"Weitsicht Cobenzl": Aufregung um Gebäude im Grünland

Die hohe Prominenz ließ hoch über Wien die Sektkorken knallen. Als im September 2022 auf die Eröffnung der „Weitsicht Cobenzl“ angestoßen wurde, war eines gewiss kein Thema: Dass die Erweiterung der schicken Gastro-Location im streng geschützten Wald- und Wiesengürtel erfolgte und die Grenzen der damals gültigen Widmung sprengte.
Erst jetzt, 2,5 Jahre nach der Eröffnung, wird „nachgewidmet“ und der Gebäudebestand rechtlich abgesichert.
KURIER-Recherchen werfen damit wieder ein Schlaglicht auf das Cobenzl-Projekt, das zuletzt ohnedies für Negativmeldungen gesorgt hat: Zwei Betreiber sind bereits abgesprungen, Medien orteten ein Millionengrab, nachdem letztlich doch die Stadt Wien den Löwenanteil der mehr als 20 Millionen Euro schweren Investition tragen musste.

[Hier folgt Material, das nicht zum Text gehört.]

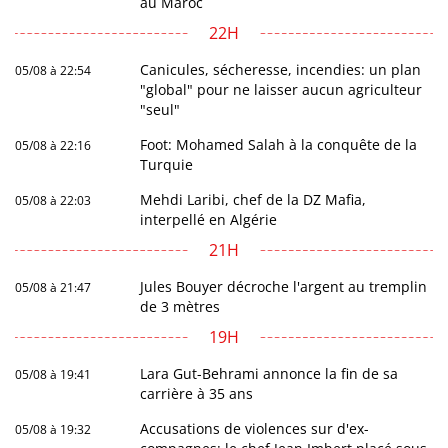
au Maroc
22H
Canicules, sécheresse, incendies: un plan
05/08 à 22:54
"global" pour ne laisser aucun agriculteur
"seul"
Foot: Mohamed Salah à la conquête de la
05/08 à 22:16
Turquie
Mehdi Laribi, chef de la DZ Mafia,
05/08 à 22:03
interpellé en Algérie
21H
Jules Bouyer décroche l'argent au tremplin
05/08 à 21:47
de 3 mètres
19H
Lara Gut-Behrami annonce la fin de sa
05/08 à 19:41
carrière à 35 ans
Accusations de violences sur d'ex-
05/08 à 19:32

"Panoramahaus" für 560 Gäste
Völlig unberücksichtigt blieb bisher aber das Genehmigungsverfahren, wiewohl das Projekt gar nicht in den Flächenwidmungs- und Bebauungsplan passte: Der dreigeschoßige Neubau des Eventgebäudes („Panoramahaus“) reicht mindestens um das Doppelte über die Baufluchtlinien hinaus – mit fast 500 m2 Nutzfläche, 1000 m2 Terrasse und ausgelegt für 560 Gäste gewiss keine Petitesse. Auch das beim Cobenzl-Parkplatz situierte Café Rondell wurde deutlich vergrößert (siehe Grafik). Doch wie ist es möglich, dass einfach so im Wald- und Wiesengürtel derart ausgebaut werden darf? Das Rathaus bediente sich eines Kunstgriffs, indem die Gebäude nach Paragraf 71 befristet genehmigt wurden. Eigentlich sollten darunter aber nur „Bauwerke, die vorübergehenden Zwecken dienen oder nicht dauernd bestehen bleiben können“ fallen.

Das neue Ensemble am Wiener Cobenzl: Panoramahaus und Café Rondell sprengten die Grenzen der gültigen Widmung
Jener Paragraf sorgte schon einmal für Misstöne, als im Prater eine Sport-&-Fun-Halle im Grünland errichtet wurde. Die umstrittene Praxis blieb dem Rechnungshof (RH) nicht verborgen, der die Stadt 2023 scharf zurechtwies: Insbesondere stadteigene Projekte wären nur auf Basis gültiger Flächenwidmungspläne zu bewilligen, da klar sei, dass es um auf Dauer ausgelegte Gebäude gehe. Am Cobenzl war die Stadt – durch das Forstamt MA 49 – Bauherr.
Dass vorher den Bürgern das Recht auf Partizipation genommen werde, sie jetzt aber ihre Meinung zum fertigen Projekt abgeben sollen, sei „absurd“, findet Markus Landerer von der „Initiative Denkmalschutz“. „Das ausgerechnet im Jahr der Demokratiehauptstadt Wien.“
Zeitersparnis ohne Widmungsverfahren
Gerhard Cech, Leiter der Baupolizei, bestätigt den Sachverhalt. Aber: Die Bewilligung habe vor der RH-Kritik stattgefunden, „aufgrund dieser Empfehlung würde das jetzt so auch nicht mehr gehandhabt werden, aber im Jahr 2019 war das eine übliche Vorgangsweise“. Begründet wird die genommene Abkürzung mit dem Faktor Zeit, wie auch ein Stadtplanungssprecher betont: Ziel sei gewesen, „das Areal möglichst rasch wieder der Öffentlichkeit zur Verfügung zu stellen“. Der neue Widmungsplan (Nr. 8.424) soll vor der Wahl im Gemeinderat beschlossen werden.